** Tasks **
1. Answer these questions using the article on the Columbus City Council and the fiscal disparities program.
(a) On what date did the council pass its resolution?
(b) Who is the mayor of Columbus?
(c) In what year did the state institute the Charles R. Weaver Metropolitan Revenue Distribution Act?
2. In the article on the Columbus City Council and the fiscal disparities program, rewrite the paragraph beginning "At a Dec. 28 meeting" in one shorter sentence that keeps its main facts.
3. Reproduce the article on the Columbus City Council and the fiscal disparities program from the words "In 1971, the" up to and including the words "small or stagnant.".

** Passage to read **
+===+

Anoka County won’t get city council support
Municipalities within Anoka County were asked to back the fiscal disparities program, but the Columbus City Council refused to take that position.
At a Dec. 28 meeting, council members unanimously passed a resolution saying the city of Columbus does not support the fiscal disparities program in its current form and requests that the Minnesota Legislature either modify it in order to create greater equity among communities or eliminate the program in its entirety.
“It’s a re-distribution of wealth system,” Mayor Dave Povolny said in a later interview, “and everybody on the board was against it.”
In 1971, the state instituted the Charles R. Weaver Metropolitan Revenue Distribution Act. The idea of tax-base sharing is to narrow the gap between communities with a strong and growing commercial-industrial tax base with those communities that are small or stagnant.

+===+

[Stored dataset items]

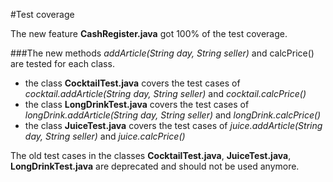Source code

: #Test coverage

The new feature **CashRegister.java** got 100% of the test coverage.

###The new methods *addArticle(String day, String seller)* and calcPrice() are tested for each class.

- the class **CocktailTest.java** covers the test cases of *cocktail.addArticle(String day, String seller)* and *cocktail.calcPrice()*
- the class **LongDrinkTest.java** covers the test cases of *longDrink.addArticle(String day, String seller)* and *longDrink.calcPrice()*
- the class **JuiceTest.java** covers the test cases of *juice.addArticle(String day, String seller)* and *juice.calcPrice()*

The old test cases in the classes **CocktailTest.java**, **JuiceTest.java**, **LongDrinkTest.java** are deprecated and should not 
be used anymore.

+===+

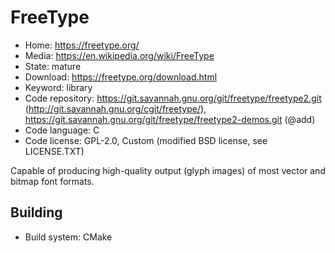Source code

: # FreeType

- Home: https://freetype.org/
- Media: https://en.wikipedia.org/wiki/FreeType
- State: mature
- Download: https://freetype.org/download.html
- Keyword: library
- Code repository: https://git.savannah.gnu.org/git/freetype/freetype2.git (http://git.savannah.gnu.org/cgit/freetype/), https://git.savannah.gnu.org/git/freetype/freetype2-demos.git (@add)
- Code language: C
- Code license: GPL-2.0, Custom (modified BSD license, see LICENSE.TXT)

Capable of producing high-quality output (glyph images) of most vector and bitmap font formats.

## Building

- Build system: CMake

+===+

** Solutions to the problems **
1.
(a) Dec. 28
(b) Dave Povolny
(c) 1971

2. On Dec. 28, the Columbus City Council unanimously resolved that it does not support the fiscal disparities program as it stands and asked the Minnesota Legislature to either change it to make communities more equitable or abolish it entirely.

3.
In 1971, the state instituted the Charles R. Weaver Metropolitan Revenue Distribution Act. The idea of tax-base sharing is to narrow the gap between communities with a strong and growing commercial-industrial tax base with those communities that are small or stagnant.